Guedes falou após enumerar os investimentos privados, daqui e do exterior, que ele esperava: cem bilhões para saneamento, cem bilhões para petróleo, cem bilhões para mineração, duzentos bilhões para concessões… “Quinhentos bilhões”, bradou o ministro.

Longe dos sonhos de Guedes, a realidade é outra: nos últimos 12 meses saíram do Brasil mais de US$ 60 bilhões de investimentos no mercado financeiro, dos quais perto de US$ 30 bilhões em março e abril.
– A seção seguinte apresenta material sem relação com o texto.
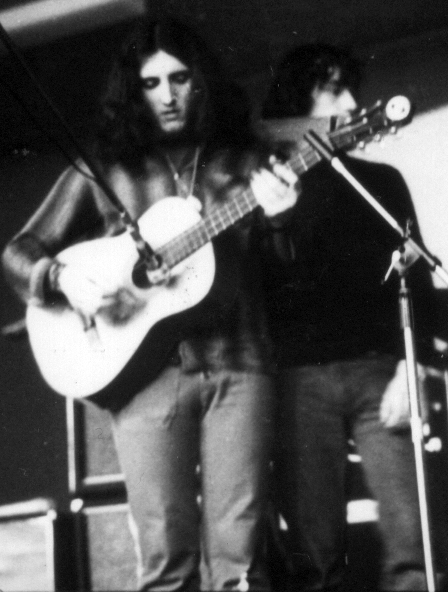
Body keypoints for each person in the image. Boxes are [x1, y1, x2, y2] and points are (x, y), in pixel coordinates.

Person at [2, 17, 299, 592]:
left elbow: (287, 272)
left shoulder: (246, 163)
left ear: (202, 82)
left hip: (240, 364)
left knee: (241, 562)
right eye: (151, 83)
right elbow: (19, 252)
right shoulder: (106, 169)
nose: (168, 95)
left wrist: (282, 217)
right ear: (132, 92)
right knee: (165, 564)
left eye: (180, 78)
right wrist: (61, 276)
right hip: (145, 378)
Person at [259, 44, 444, 591]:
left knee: (414, 543)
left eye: (350, 91)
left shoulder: (382, 181)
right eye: (334, 91)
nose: (350, 104)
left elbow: (417, 282)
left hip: (379, 371)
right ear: (299, 104)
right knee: (316, 556)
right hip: (297, 382)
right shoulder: (265, 188)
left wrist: (413, 367)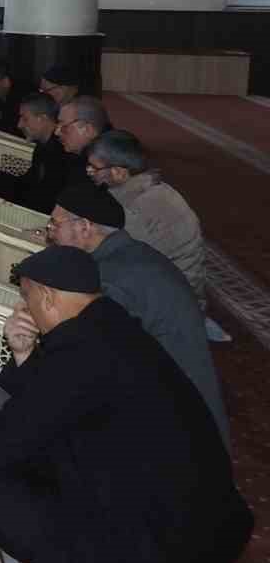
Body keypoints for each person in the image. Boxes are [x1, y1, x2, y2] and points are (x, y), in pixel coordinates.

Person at [0, 245, 252, 563]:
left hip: (161, 538)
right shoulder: (107, 325)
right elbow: (52, 404)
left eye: (26, 297)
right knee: (7, 456)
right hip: (193, 516)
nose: (22, 308)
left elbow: (19, 427)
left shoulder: (86, 350)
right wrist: (22, 353)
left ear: (47, 297)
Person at [48, 181, 228, 440]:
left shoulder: (114, 278)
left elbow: (90, 358)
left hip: (175, 428)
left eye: (55, 224)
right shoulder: (131, 255)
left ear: (84, 227)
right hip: (179, 408)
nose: (50, 232)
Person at [85, 129, 225, 339]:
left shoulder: (136, 211)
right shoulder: (151, 190)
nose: (88, 172)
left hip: (175, 307)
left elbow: (113, 261)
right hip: (179, 292)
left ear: (119, 173)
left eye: (94, 168)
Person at [0, 94, 74, 215]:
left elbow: (43, 199)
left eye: (25, 119)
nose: (19, 125)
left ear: (42, 119)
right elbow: (26, 185)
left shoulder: (62, 153)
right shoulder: (42, 146)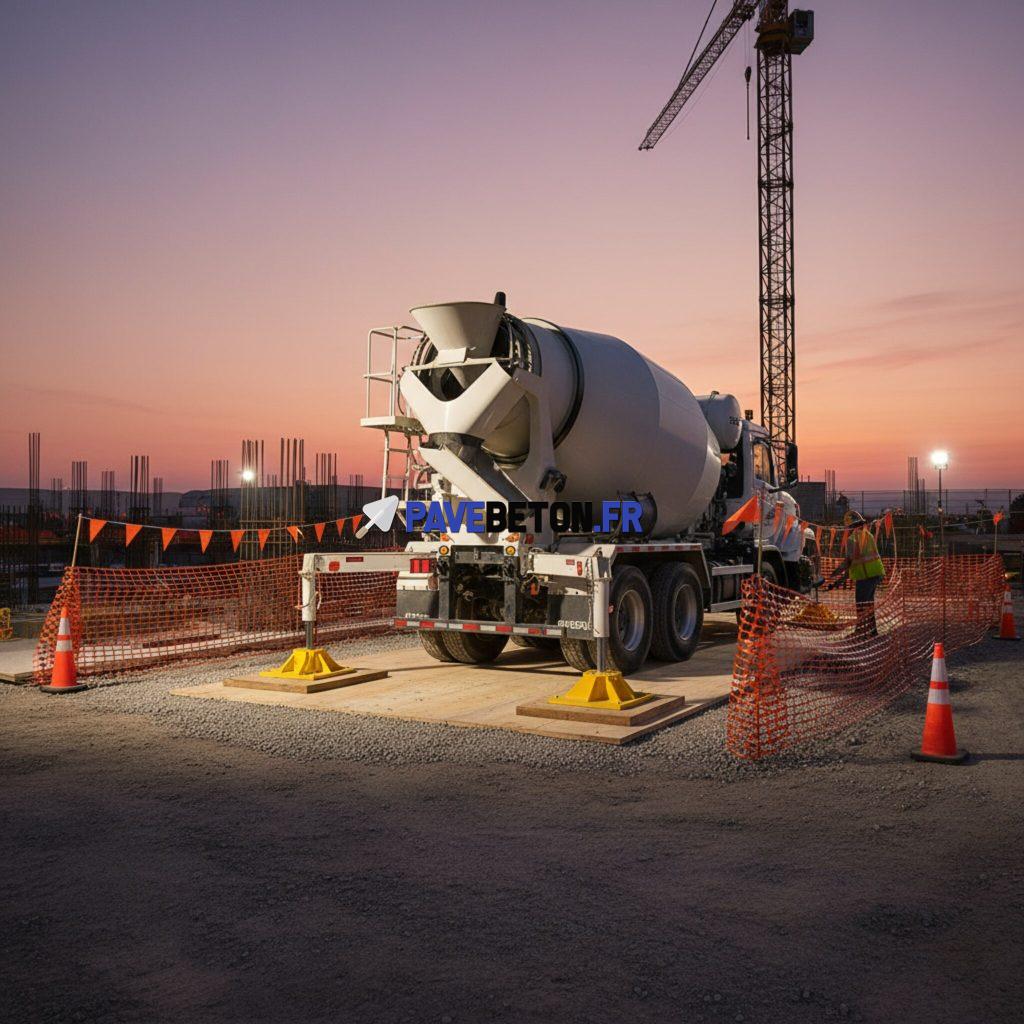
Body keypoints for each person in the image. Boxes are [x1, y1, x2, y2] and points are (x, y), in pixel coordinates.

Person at [841, 510, 885, 637]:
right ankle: (872, 630)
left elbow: (850, 560)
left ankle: (861, 631)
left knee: (861, 604)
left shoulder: (852, 539)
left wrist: (838, 577)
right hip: (875, 574)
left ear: (849, 527)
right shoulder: (868, 535)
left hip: (864, 576)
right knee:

Os investimentos produtivos (ainda que muito mascarados em empréstimos para posterior remessa de lucros) minguaram em 2019: a média de ingresso vinha na casa de US$ 80 bilhões por ano; caiu para US$ 50 bilhões em 2019 – primeiro ano de Guedes à frente do Ministério da Economia e sem qualquer relação com a crise do coronavírus. Somadas as perdas, quase cem bi – de dólares, ou os 500 bi de reais sonhados por Guedes.

A Covid-19, ao contrário, pode salvar as contas externas no curto prazo, como mostrado ontem no Monitor, pela queda nas importações e na remessa de lucros. Mas é temporário. A política do governo deixa especialistas temerosos de que há no horizonte uma crise no balanço de pagamentos. Já vimos esse filme. E foi na ditadura, período que parece inspirar a dupla Guedes–Bolsonaro.

 

Filme antigo

O novo contrato da concessão ferroviária da Malha Paulista representa um marco histórico para a infraestrutura brasileira, avalia o ministro da Infraestrutura, Tarcísio Gomes de Freitas. O contrato original, que venceria em 2028, foi renovado por mais 30 anos.
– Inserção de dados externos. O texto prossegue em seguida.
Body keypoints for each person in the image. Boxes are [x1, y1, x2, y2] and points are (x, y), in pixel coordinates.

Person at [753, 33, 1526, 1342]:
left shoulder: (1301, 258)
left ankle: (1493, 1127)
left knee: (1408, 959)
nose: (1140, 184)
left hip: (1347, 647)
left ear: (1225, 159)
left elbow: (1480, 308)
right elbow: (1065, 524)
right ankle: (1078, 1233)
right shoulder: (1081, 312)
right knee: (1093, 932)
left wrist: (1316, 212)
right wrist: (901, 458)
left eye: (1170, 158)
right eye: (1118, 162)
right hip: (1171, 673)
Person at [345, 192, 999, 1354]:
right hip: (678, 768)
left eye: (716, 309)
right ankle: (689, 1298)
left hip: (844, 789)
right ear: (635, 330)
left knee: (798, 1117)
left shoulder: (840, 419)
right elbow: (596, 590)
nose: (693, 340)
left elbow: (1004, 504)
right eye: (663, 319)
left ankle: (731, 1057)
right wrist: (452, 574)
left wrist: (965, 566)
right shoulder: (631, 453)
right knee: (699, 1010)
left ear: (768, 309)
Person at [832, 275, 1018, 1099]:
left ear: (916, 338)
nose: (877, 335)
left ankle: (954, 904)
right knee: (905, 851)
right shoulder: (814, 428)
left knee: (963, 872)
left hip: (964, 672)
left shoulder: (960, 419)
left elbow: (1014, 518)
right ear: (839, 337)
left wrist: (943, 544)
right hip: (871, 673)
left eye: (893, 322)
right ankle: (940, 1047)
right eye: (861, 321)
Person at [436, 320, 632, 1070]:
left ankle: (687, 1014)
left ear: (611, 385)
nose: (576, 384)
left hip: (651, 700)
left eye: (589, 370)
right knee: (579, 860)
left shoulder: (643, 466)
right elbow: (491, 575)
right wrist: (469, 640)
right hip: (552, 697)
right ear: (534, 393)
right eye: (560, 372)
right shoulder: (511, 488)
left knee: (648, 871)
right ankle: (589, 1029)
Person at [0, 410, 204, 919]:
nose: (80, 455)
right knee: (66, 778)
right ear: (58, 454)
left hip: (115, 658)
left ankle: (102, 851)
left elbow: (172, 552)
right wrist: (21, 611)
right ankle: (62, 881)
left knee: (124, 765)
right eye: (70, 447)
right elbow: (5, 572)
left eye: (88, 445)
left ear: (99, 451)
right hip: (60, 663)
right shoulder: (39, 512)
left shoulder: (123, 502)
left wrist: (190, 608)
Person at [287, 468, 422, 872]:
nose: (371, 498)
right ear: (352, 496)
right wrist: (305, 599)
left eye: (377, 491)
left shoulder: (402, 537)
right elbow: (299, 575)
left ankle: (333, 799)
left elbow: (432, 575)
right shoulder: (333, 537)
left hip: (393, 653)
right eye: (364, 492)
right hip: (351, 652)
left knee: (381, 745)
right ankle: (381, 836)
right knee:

Antecipar renovações, sem esperar que a boa e velha concorrência faça seu papel, já resultou em problemas cabeludos em muitas ocasiões, que podem ser contadas nos dedos das mãos – de mil pessoas (e também nos dedos dos pés).

 

Turismo via objetos

Bayard Boiteux e Viviane Fernandes são os curadores da inédita exposição virtual Objetos Turísticos, que reúne mais de 90 peças. Os visitantes poderão apreciar as recordações de 120 viajantes. As peças vão desde copinhos de shot, pedra roseta, chapéus, vasos, quadros, esculturas até ímãs de geladeira, panelas e caixas.
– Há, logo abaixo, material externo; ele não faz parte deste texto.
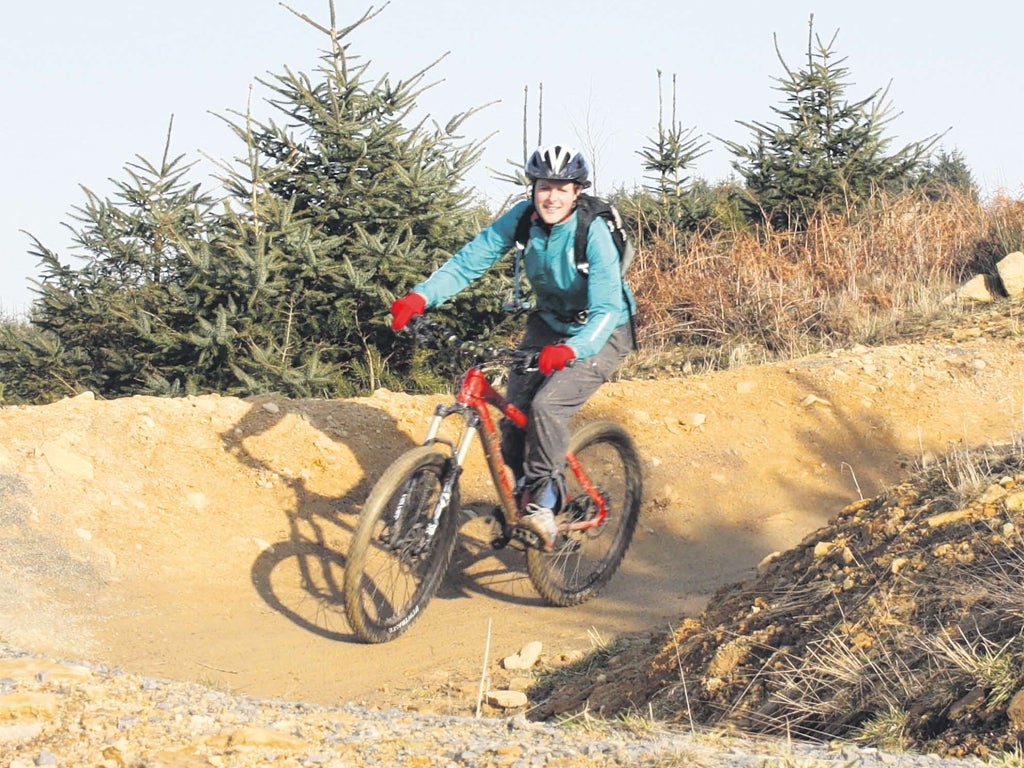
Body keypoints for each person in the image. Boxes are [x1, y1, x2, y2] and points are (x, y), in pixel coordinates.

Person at [389, 144, 636, 550]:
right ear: (533, 189)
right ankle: (523, 490)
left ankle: (545, 502)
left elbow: (608, 306)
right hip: (548, 324)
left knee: (547, 407)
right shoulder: (523, 220)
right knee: (514, 417)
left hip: (603, 331)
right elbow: (470, 260)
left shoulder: (592, 231)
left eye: (561, 187)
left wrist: (574, 349)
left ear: (577, 191)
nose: (551, 196)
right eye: (544, 186)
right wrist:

Participaram da ação, dentre outros, Ana Botafogo, Éder Meneghine, Itamara Koorax e Claudio Castro, além do idealizador do projeto. Com a produção do portal Consultoria em Turismo Bayard Boiteux, o apoio da Sergio Castro Imóveis, da Fundação Cesgranrio, da Nice Via Ápia e da Escola Técnica Cieth, a exposição será permanente.

 

Fortuna chilena

Os deputados do Chile aprovaram terça-feira (26) taxação das grandes fortunas para financiar renda emergencial durante a pandemia. Seria cobrado 2,5% dos maganos que concentram 22,6% da riqueza. Os US$ 6 bi beneficiariam 4 milhões de pessoas. Depende agora do presidente Piñera.

 

Rápidas

As inscrições para a 23ª edição da Olimpíada Brasileira de Astronomia e Astronáutica (OBA) foram prorrogadas em decorrência da pandemia e se encerram no próximo domingo. Escolas públicas e particulares podem se cadastrar *** A Aasp realiza nesta quinta, às 17h, webinar gratuito sobre “Direito do Trabalho em crise”, com a participação da ministra do TST Kátia Magalhães Arruda. Inscrições aqui *** O advogado criminalista Paulo Klein ministra a mentoria gratuita “Ecos da Liberdade” destinada a orientação do jovem advogado (formação da imagem, fixação de honorários, entre outros). São três vagas para advogados com até cinco anos de formados. Inscrição até 5 de junho em @paulokleinadvogados *** Ives Gandra Martins aborda a conjuntura brasileira em live da Associação Nacional de Fomento Comercial (Anfac), nesta sexta-feira, às 17h, no YouTube *** A Estratégia Concursos foi condenada em primeira instância pela Justiça de Belo Horizonte a indenizar em R$ 60 mil a ex-presidente Dilma Rousseff por danos moras e danos à imagem. O cursinho iniciou uma campanha publicitária em seu site que associava uma foto de Dilma ao texto “Como deixar de ser burro”.